SEISCENTOS REAIS
João Eichbaum
Seiscentos reais foi o valor depositado pelo Estado
do Rio Grande do Sul na conta dos funcionários do Poder Executivo. Seiscentos reais
foi também o preço do ingresso para o “show” de duas figurinhas pra lá de
manjadas da música brasileira, o Caetano Veloso e Gilberto Gil.
O Auditório Araújo Viana estava cheio, lotação
esgotada. Conclusão irrecusável: nenhum dos expectadores poderia ser
funcionário público, do quadro do Poder Executivo do Estado.
Donde veio essa gente toda que lotou o ambiente?

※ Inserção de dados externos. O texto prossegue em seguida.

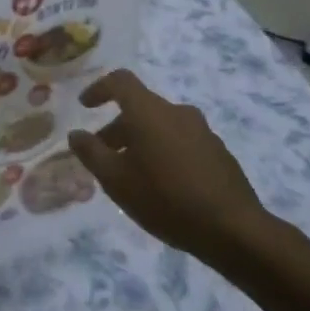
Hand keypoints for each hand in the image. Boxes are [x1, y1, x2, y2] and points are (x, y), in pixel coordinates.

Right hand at [68, 70, 272, 272]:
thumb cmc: (165, 198)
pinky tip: (164, 185)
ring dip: (142, 141)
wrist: (233, 229)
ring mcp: (202, 131)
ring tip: (133, 174)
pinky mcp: (219, 152)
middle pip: (140, 107)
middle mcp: (176, 112)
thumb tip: (76, 134)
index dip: (99, 88)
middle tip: (104, 155)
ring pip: (162, 126)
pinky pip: (182, 142)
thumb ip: (91, 153)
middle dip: (118, 127)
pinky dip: (165, 152)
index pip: (120, 81)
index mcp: (149, 111)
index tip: (85, 106)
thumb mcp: (116, 180)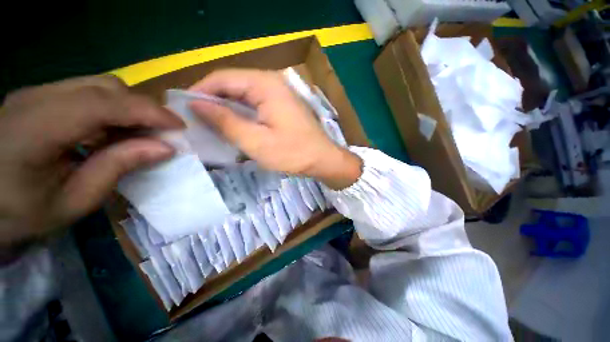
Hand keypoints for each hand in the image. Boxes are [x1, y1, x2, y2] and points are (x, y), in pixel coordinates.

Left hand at [0, 75, 182, 252]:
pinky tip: (111, 131)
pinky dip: (112, 109)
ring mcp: (37, 92)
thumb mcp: (72, 201)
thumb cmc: (19, 213)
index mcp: (37, 128)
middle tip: (161, 133)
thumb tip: (164, 148)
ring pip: (99, 85)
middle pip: (106, 86)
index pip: (104, 104)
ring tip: (138, 134)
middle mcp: (37, 98)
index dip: (149, 112)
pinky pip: (87, 92)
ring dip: (129, 108)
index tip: (180, 127)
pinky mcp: (40, 96)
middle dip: (143, 108)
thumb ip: (118, 168)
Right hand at [189, 69, 361, 189]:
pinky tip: (235, 127)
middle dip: (213, 102)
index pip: (222, 78)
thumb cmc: (292, 152)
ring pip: (243, 96)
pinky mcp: (282, 106)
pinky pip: (255, 105)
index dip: (200, 92)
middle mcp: (271, 82)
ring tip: (211, 127)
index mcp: (264, 84)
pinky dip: (242, 115)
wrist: (323, 159)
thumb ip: (225, 121)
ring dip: (227, 110)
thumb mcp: (255, 141)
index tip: (184, 111)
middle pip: (233, 86)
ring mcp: (279, 94)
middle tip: (197, 123)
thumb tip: (196, 104)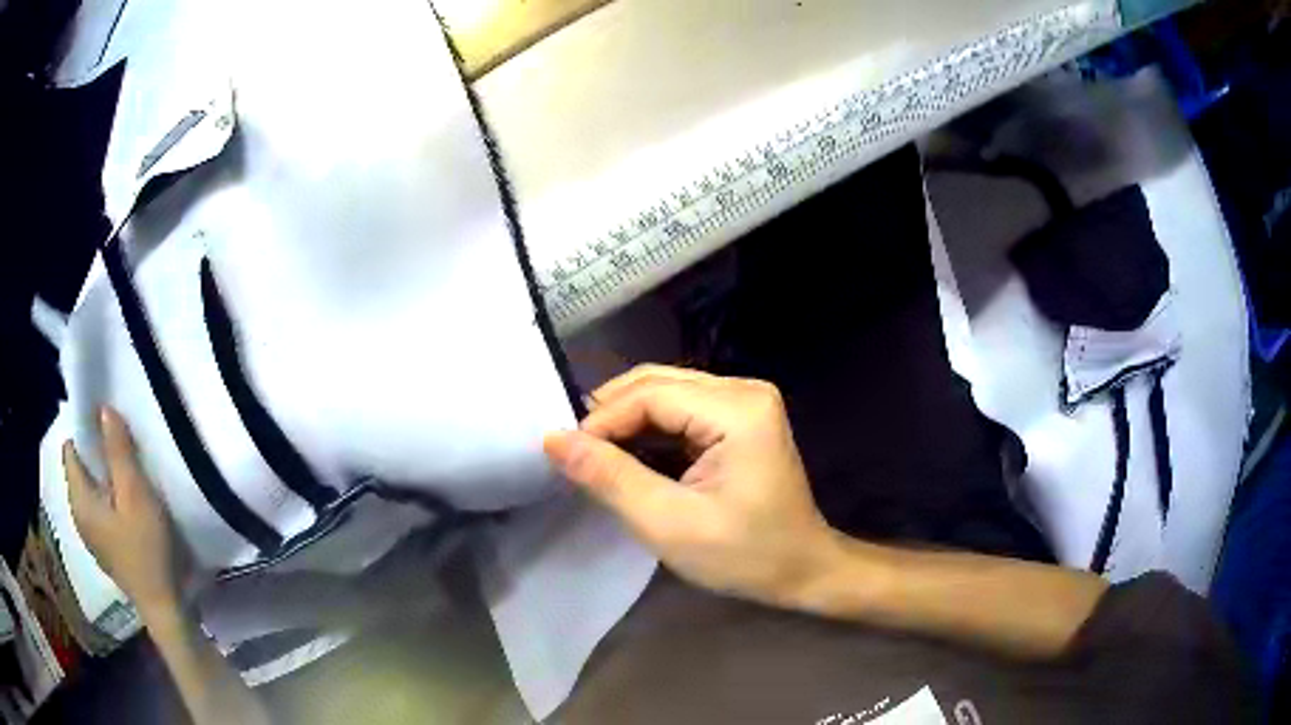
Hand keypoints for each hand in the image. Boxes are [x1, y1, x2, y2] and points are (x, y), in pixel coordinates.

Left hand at [64, 408, 192, 618]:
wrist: (164, 607)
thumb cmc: (146, 548)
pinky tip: (126, 507)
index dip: (85, 430)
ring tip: (126, 475)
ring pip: (89, 490)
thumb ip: (118, 450)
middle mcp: (77, 515)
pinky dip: (107, 498)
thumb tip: (103, 408)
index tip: (107, 424)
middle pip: (79, 469)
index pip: (70, 449)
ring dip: (103, 477)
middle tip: (122, 448)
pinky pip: (97, 509)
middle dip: (96, 453)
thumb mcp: (135, 494)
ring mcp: (89, 535)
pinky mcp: (103, 548)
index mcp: (79, 499)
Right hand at [544, 365, 838, 608]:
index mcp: (737, 409)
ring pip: (664, 393)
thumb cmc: (745, 555)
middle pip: (656, 384)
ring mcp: (743, 402)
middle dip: (610, 416)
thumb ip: (611, 478)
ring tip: (592, 457)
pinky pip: (680, 411)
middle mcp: (743, 390)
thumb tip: (554, 439)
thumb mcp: (670, 523)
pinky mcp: (738, 418)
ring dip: (625, 423)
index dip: (601, 420)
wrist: (802, 570)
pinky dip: (647, 431)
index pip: (650, 394)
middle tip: (573, 453)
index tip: (565, 455)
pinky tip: (626, 457)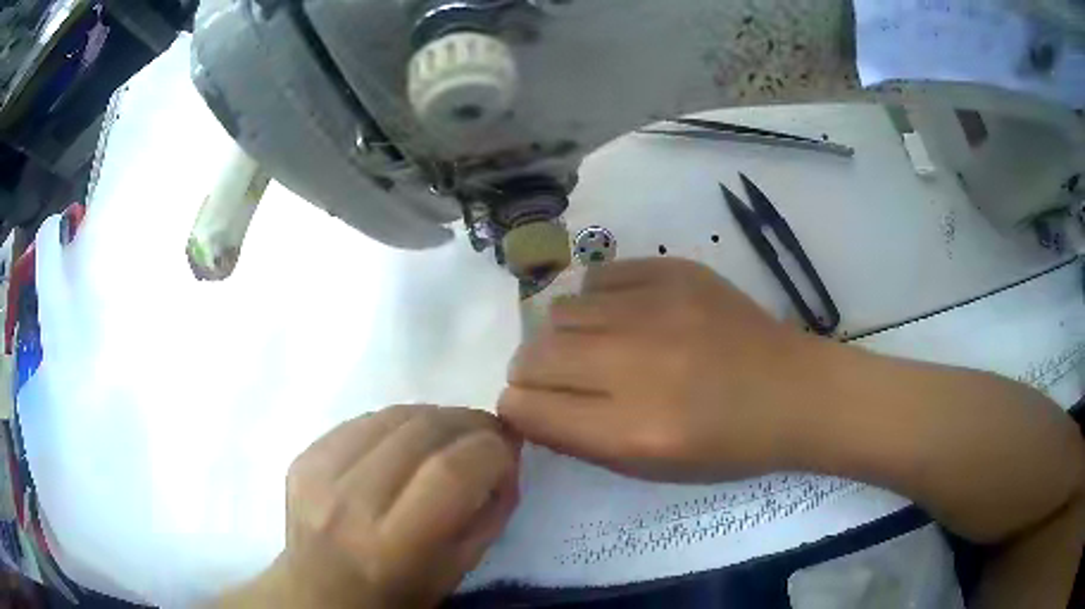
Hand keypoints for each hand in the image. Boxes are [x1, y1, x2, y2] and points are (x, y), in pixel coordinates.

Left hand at [221, 405, 519, 608]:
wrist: (320, 593)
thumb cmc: (398, 594)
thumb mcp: (459, 569)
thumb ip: (490, 511)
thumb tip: (505, 454)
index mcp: (393, 546)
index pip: (452, 472)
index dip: (493, 451)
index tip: (508, 452)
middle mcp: (350, 503)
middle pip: (422, 430)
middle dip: (469, 423)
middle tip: (487, 434)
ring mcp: (318, 473)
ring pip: (392, 415)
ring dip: (434, 417)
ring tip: (449, 435)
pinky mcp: (303, 456)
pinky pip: (363, 420)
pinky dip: (397, 423)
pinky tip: (405, 443)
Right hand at [500, 258, 818, 481]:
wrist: (793, 391)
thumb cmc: (727, 446)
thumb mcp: (650, 468)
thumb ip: (580, 440)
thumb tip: (528, 407)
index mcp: (632, 431)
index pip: (527, 408)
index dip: (518, 409)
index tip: (530, 407)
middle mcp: (636, 365)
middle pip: (532, 355)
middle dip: (530, 373)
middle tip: (558, 379)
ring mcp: (657, 309)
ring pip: (558, 312)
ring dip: (563, 336)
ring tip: (595, 346)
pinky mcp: (675, 272)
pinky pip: (599, 277)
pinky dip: (599, 302)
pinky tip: (624, 317)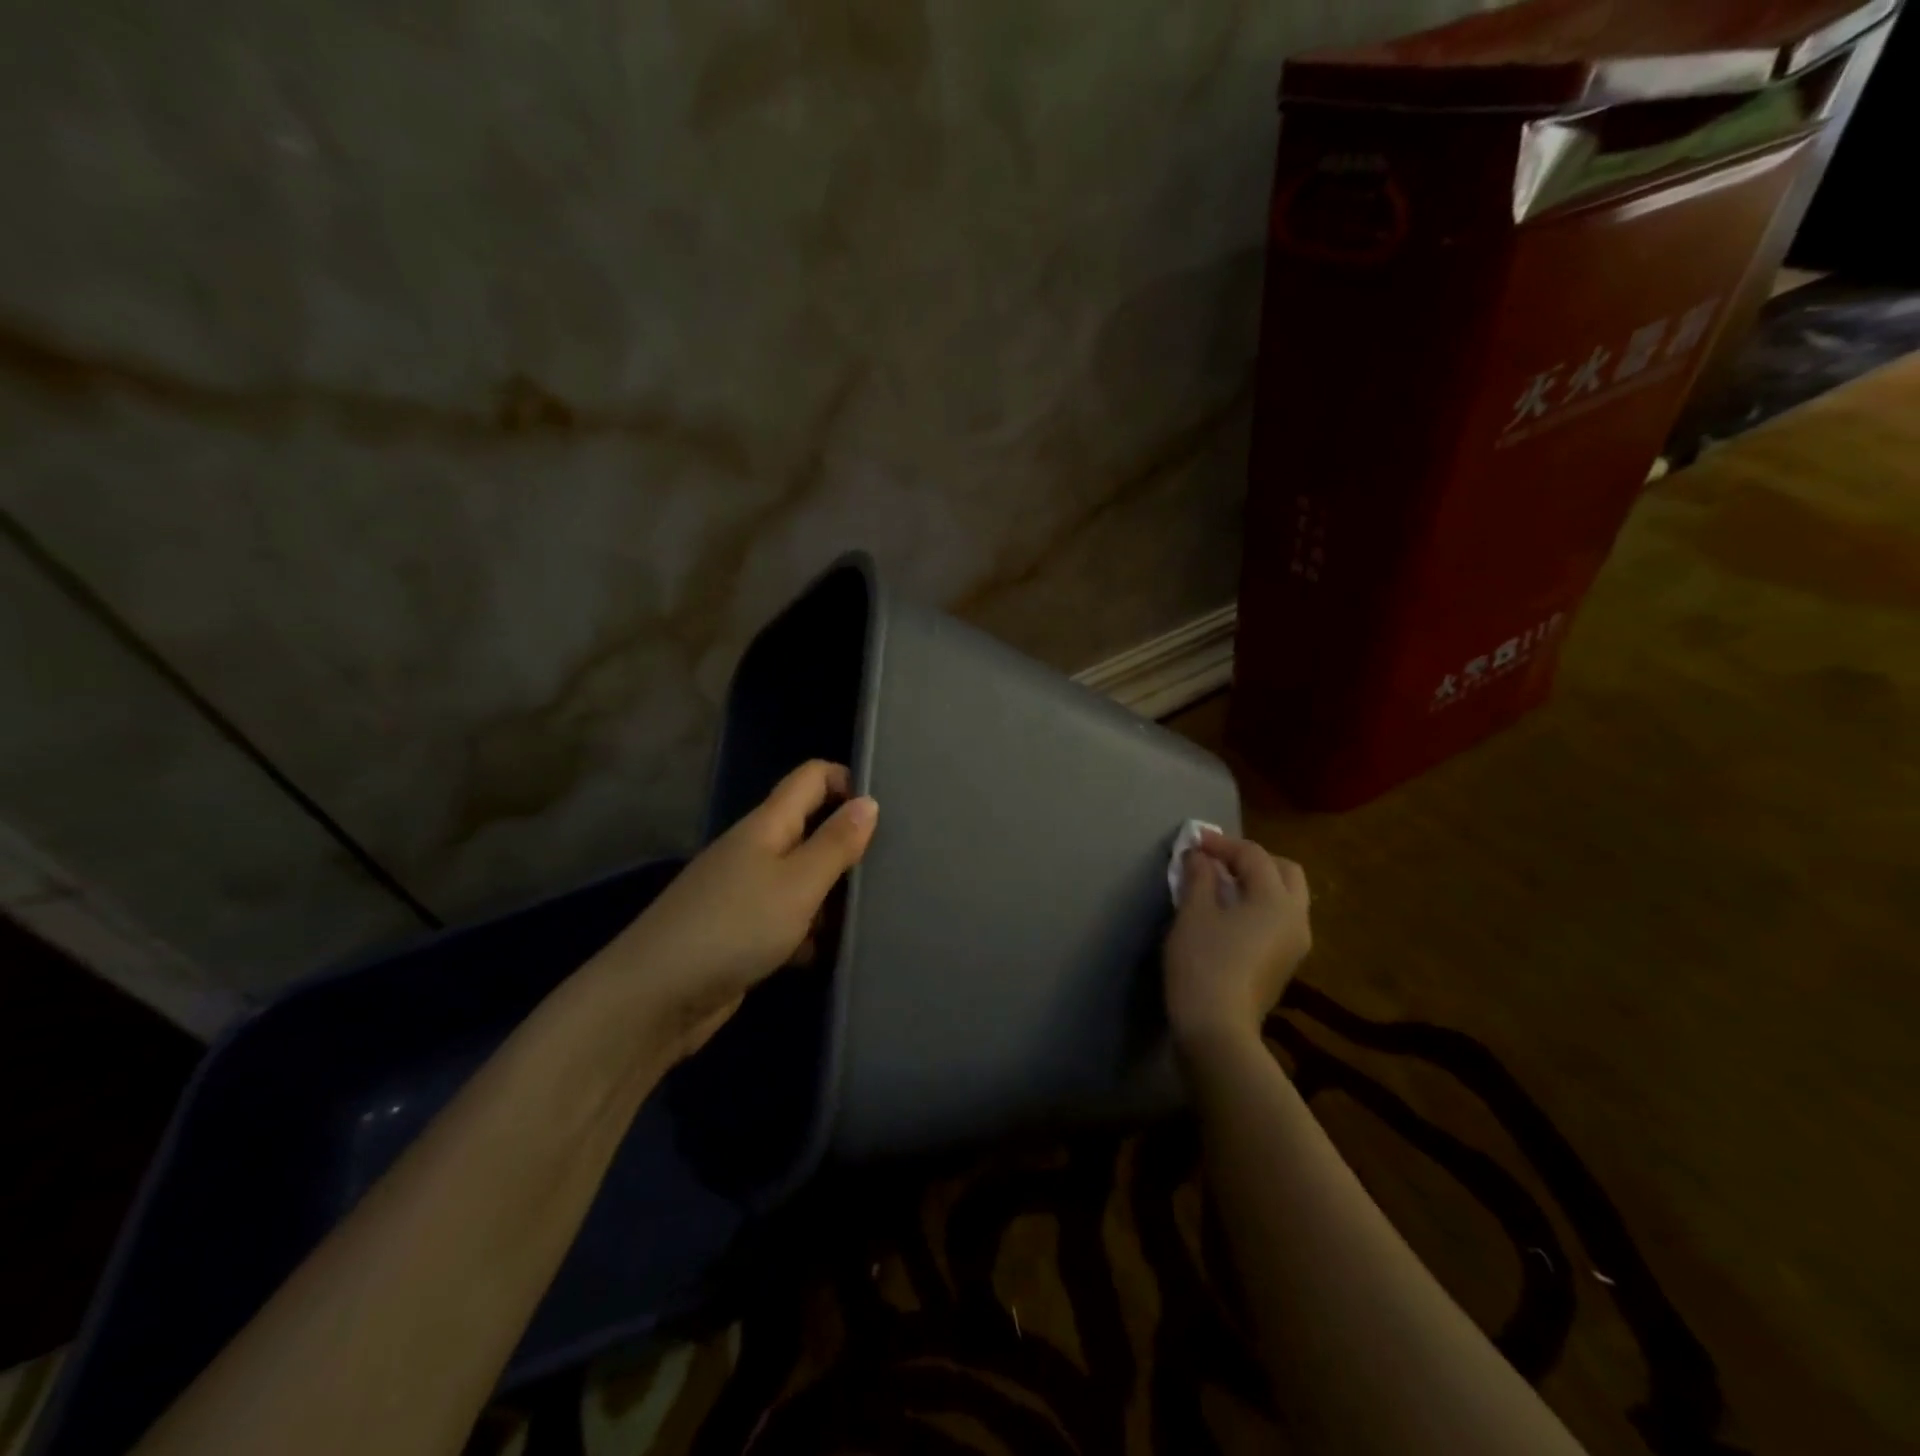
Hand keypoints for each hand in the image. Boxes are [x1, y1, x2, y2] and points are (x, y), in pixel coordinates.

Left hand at [598, 760, 877, 1062]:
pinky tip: (830, 953)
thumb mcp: (797, 883)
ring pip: (802, 879)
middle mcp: (756, 850)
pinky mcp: (742, 933)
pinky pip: (788, 919)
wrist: (654, 998)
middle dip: (848, 846)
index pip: (812, 777)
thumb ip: (835, 843)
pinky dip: (808, 932)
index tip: (884, 816)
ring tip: (873, 915)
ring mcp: (746, 893)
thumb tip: (869, 801)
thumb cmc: (734, 928)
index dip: (847, 782)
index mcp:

Seiscentos reais! É pouco para os professores que ganham uma miséria, mas muito
dinheiro para encher os ouvidos com banalidades. Nem as músicas, nem os
cantores têm algo de excepcional. Em qualquer canto deste país, em qualquer
boteco é possível encontrar pessoas que cantam e tocam até melhor do que eles.
Hoje, graças à globalização, com um simples click a
tela do computador ou da televisão nos põe diante dos olhos grandes artistas
mundiais, crianças prodígios, vozes mais puras do que o som do cristal,
performances que enlevam. O que representam Caetano Veloso e Gilberto Gil em
comparação com a arte de um André Rieu, por exemplo?
São estilos diferentes, sim. Mas são também
apresentações que traçam o perfil do público. Um público que paga seiscentos reais
para ver e ouvir Gil e Caetano não passa de uma turba que se deslumbra diante
do banal, porque não sabe distinguir a voz rouquenha de cantores comuns da voz
límpida de uma soprano. Ou esse mesmo povo pagaria a décima parte para assistir
a uma ópera?
O caráter do povo é o caráter do país. O povo sem
noção de valores entrega o poder para
políticos sem valor. É por isso que esse país vive do seu direito adquirido à
miséria, à corrupção, à roubalheira, à degradação social. Começamos com os
bororós de bunda de fora e chegamos aos políticos sem vergonha na cara.
Se houvesse
respeito aos verdadeiros valores, ninguém culparia a operação “Lava Jato” pela
ruína econômica do país. Como ninguém desperdiçaria seiscentos reais num
espetáculo banal, na mesma noite em que milhares de funcionários públicos
deixaram de dormir, aturdidos pela certeza febril de que, se pagassem o aluguel, não teriam o que comer.